Hakim sentit d'un coup une boule d'air froid se former dans son ventre, comme un trou glacé qui grandissait et engloutissait tout sur son passage. Il avait fallu qu'il prononce ces mots à voix haute, qu'il les dise à quelqu'un pour les comprendre, pour en saisir toute la vérité, jusque dans ses tripes gelées. Il se leva d'un bond, comme pour tenter d'échapper à son mal-être, à cette réalité soudaine qui l'assommait. Il annonça qu'il prendrait le premier tour de garde et que Daryl pouvait dormir un peu.

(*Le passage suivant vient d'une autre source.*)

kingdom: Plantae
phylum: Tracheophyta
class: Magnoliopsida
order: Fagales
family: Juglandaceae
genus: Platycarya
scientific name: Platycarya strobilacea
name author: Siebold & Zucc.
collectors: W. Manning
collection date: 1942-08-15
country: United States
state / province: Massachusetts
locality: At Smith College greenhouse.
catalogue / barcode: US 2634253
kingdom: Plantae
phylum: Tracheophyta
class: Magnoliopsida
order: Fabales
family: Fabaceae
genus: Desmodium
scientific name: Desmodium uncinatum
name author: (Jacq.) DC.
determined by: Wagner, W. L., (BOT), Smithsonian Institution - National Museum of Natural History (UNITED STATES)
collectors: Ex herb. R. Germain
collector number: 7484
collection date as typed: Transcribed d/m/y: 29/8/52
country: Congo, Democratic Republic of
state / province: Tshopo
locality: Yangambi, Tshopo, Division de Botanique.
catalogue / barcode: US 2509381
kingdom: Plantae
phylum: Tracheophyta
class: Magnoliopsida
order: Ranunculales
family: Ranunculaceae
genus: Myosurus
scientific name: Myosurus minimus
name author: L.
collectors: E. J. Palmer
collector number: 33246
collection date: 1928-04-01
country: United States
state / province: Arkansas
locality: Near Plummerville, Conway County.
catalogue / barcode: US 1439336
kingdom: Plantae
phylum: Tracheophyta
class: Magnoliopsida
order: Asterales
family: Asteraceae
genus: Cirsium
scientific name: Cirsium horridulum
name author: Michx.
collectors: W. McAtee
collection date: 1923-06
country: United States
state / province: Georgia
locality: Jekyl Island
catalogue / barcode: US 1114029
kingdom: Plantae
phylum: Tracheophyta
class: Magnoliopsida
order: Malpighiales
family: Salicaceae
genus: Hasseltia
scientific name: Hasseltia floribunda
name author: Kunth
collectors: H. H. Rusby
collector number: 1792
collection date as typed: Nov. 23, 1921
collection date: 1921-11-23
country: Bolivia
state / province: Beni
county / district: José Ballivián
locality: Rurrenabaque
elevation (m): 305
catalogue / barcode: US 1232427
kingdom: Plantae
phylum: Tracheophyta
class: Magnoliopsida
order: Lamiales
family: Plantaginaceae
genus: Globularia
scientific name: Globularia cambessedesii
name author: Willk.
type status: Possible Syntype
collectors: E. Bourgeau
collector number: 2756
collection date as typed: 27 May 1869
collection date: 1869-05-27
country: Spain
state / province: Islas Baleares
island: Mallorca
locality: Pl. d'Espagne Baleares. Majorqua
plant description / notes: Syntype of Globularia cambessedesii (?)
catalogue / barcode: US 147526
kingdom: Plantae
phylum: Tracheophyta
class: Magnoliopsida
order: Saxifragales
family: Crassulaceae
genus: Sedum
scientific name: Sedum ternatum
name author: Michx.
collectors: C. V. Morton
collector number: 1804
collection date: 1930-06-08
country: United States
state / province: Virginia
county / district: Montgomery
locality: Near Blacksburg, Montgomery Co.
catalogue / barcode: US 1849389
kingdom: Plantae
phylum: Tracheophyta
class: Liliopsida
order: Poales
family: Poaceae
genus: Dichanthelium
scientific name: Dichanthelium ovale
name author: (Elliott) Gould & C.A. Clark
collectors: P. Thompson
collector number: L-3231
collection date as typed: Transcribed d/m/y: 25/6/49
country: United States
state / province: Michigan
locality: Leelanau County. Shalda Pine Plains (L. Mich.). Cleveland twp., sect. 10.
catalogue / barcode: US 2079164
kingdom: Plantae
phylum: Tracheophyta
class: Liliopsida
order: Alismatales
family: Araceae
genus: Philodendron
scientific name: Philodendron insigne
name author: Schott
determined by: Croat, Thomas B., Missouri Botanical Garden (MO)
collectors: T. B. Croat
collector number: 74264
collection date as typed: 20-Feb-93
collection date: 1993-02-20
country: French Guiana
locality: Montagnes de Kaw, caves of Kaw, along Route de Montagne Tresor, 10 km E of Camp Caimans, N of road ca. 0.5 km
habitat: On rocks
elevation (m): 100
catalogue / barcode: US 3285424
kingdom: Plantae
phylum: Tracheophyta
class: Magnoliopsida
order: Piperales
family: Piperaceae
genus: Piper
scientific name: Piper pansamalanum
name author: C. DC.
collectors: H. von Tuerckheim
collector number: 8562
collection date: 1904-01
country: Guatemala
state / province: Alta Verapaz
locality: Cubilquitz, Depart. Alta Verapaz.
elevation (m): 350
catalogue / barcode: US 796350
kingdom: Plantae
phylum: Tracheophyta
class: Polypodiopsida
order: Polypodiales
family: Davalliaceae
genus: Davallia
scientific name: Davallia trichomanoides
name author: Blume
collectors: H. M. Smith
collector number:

Celui-ci n'objecta pas. Il était éreinté. Et il avait besoin de fermer les yeux pour ruminer tout ce qu'il venait d'apprendre. En s'installant aussi confortablement que possible, il se rejoua toute la conversation, depuis le début. A présent, il avait le sentiment de mieux comprendre Hakim, d'avoir percé son mystère. Mais il ne savait toujours pas ce qu'il fallait faire de lui, vers quelle direction le pousser. Ce qu'il savait, c'était qu'il fallait à tout prix empêcher les militaires de mettre la main dessus. Ça, il en était maintenant convaincu. Il en parlerait le lendemain à Rick, quand ils le retrouveraient. Ce fut sa dernière pensée consciente avant de sombrer dans un sommeil agité, peuplé de rêves étranges.